The moral overtones to Card’s work have led critics and interviewers to compare the morality of his novels – particularly Ender’s Game – to his stated religious beliefs.  Card, a devout Mormon whose views on homosexuality in particular have occasioned controversy, has written several works for the Church of Jesus Christ of Latter-day Saints as well as biblical novels, the Women of Genesis series, which retell biblical stories from the perspective of important female characters.  Card has said in interviews that he sees his writing as essentially moral: he considers his role as a writer is to interrogate ethical ideas and search for a greater truth.  In his Mountains in a Mirror, a collection of essays and short stories, for instance, he declares that he wants to “undo the skewed picture of religion that is almost completely universal in contemporary American letters,” and to amend what he calls a general ignorance of the inner life of religious people. 

 

Seventh Son Cover

 

The Tales of Alvin Maker series combines Card’s religiosity with his fascination with the extraordinary individual.  Focusing on Alvin Maker, a seventh son of a seventh son, the novels portray a speculative history of the United States in which certain people have “knacks” or powers.  Alvin’s journey through the U.S. has been read as a re-telling of the origin story of the Church of Jesus Christ of Latter-Day Saints.  The problems of environmental degradation, religious intolerance, and indigenous genocide figure heavily throughout the series.  It is a vision of the continent’s history in which the land has a literal voice and personality and in which individuals face difficult moral choices as part of their coming to adulthood. 

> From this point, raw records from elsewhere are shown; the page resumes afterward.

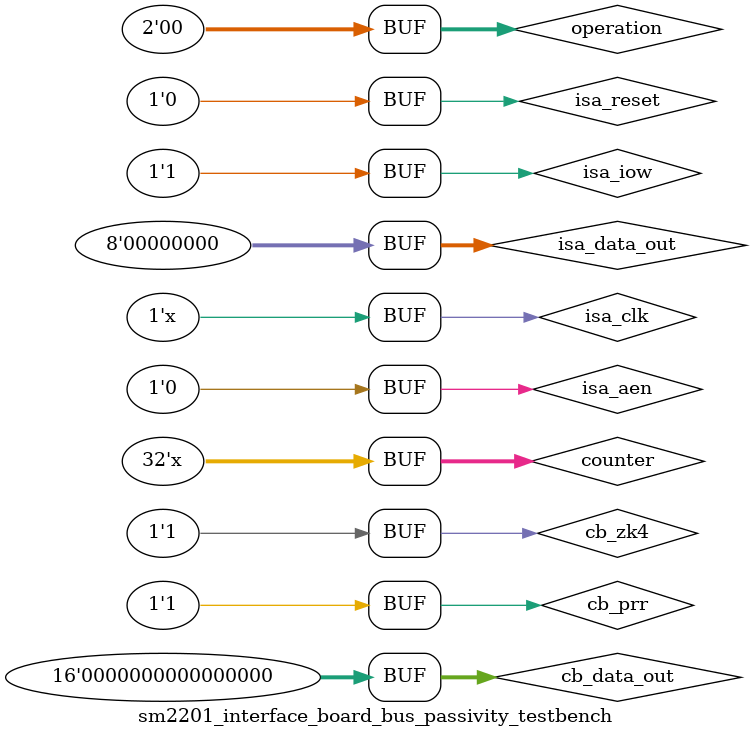
<source format=v>
`timescale 1ns / 1ps


module sm2201_interface_board_bus_passivity_testbench;

    // isa input signals
    reg isa_clk;
    reg isa_ior;
    reg isa_iow;
    reg isa_reset;
    reg isa_ale;
    reg isa_aen;
    wire q_r_debug;

    reg [9:0] isa_addr;
    wire [7:0] isa_data;
    reg [31:0] counter;
    reg [1:0] operation;        // 0 - read, 1 - write
    reg [31:0] state;
    wire cb_b_b1;

    // isa output signals
    wire [7:0] isa_irq;
    wire isa_chrdy;

    // CAMAC input signals
    reg cb_prr;
    reg cb_zk4;
    wire [15:0] cb_data;
    reg [15:0] cb_data_out;
    //wire [15:0] cb_data_in;
    //reg [15:0] cb_data_in_buffer;
    wire [11:0] cb_addr;
    reg [7:0] isa_data_out;
    //wire [7:0] isa_data_in;
    

    assign cb_data = cb_b_b1 == 1'b1 ? cb_data_out : 16'bz; //cb_data_in;
    assign isa_data = q_r_debug == 1'b1 ? isa_data_out : 8'bz;// isa_data_in;
    //assign cb_data_in = cb_data_in_buffer;


    localparam reg[31:0] WRITE_ADDR_INT_REG_READY = 0;
    localparam reg[31:0] WRITE_ADDR_INT_REG_SEND = 1;

    // Instantiate the Unit Under Test (UUT)
    sm2201_interface_board
    uut (
        // isa inputs
        .isa_clk(isa_clk), 
        .isa_reset(isa_reset), 
        .isa_ior(isa_ior), 
        .isa_iow(isa_iow), 
        .isa_addr(isa_addr),
        .isa_data(isa_data),
        .isa_ale(isa_ale),
        .isa_aen(isa_aen),
        // isa outputs
        .isa_chrdy(isa_chrdy),
        // debug
        .q_r_debug(q_r_debug),
        // CAMAC inputs
        .cb_prr(cb_prr),
        .cb_zk4(cb_zk4),
        .cb_cx1(cb_cx1),
        .cb_data(cb_data),
        .cb_addr(cb_addr),
        .cb_b_b1(cb_b_b1)
    );

    initial 
    begin
        // initial ISA
        isa_reset <= 0;
        isa_clk <= 0;
        isa_ior <= 1;
        isa_iow <= 1;
        isa_addr <= 34;
        isa_ale <= 0;
        isa_aen <= 0;
        // initial CAMAC
        cb_prr <= 1;
        cb_zk4 <= 1;
        isa_data_out <= 16'b0000000000000000;
        cb_data_out <= 16'b0000000000000000;//16'b1111111111111111;  // because we have opened inputs
        //cb_data_in_buffer <= 8'b00000000;
        counter <= 0;
        operation <= 0;
    end
    
    // we are model ISA logic
    always
    begin
        #75 isa_clk <= ~isa_clk; 
        #150 counter <= counter + 1;
        if (counter == 100)
        begin
            isa_addr <= 262; // 106h
            isa_ale <= 1'b1;
        end
        if (counter == 110)
            isa_ale <= 1'b0;
        if (counter == 120)
            isa_ior <= 1'b0;
        if (counter == 200)
            isa_ior <= 1'b1;
    end
endmodule

</source>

Card’s preoccupation with youth and the “refining fire” of confrontation with untruths propagated by a corrupt society is shared by many Utahn young adult and genre writers, such as James Dashner, whose Maze Runner Series pits a young protagonist against a series of devious traps.  Similarly, Lehua Parker’s Nihui Shark Saga, about a youth who becomes trapped between the human and supernatural realms of Hawaiin folklore, places adolescents in the position of either embracing or rejecting powerful cultural traditions.  The child prodigy in these and other stories owes a great deal to Ender and his original confrontation with the competing demands of his conscience and his species.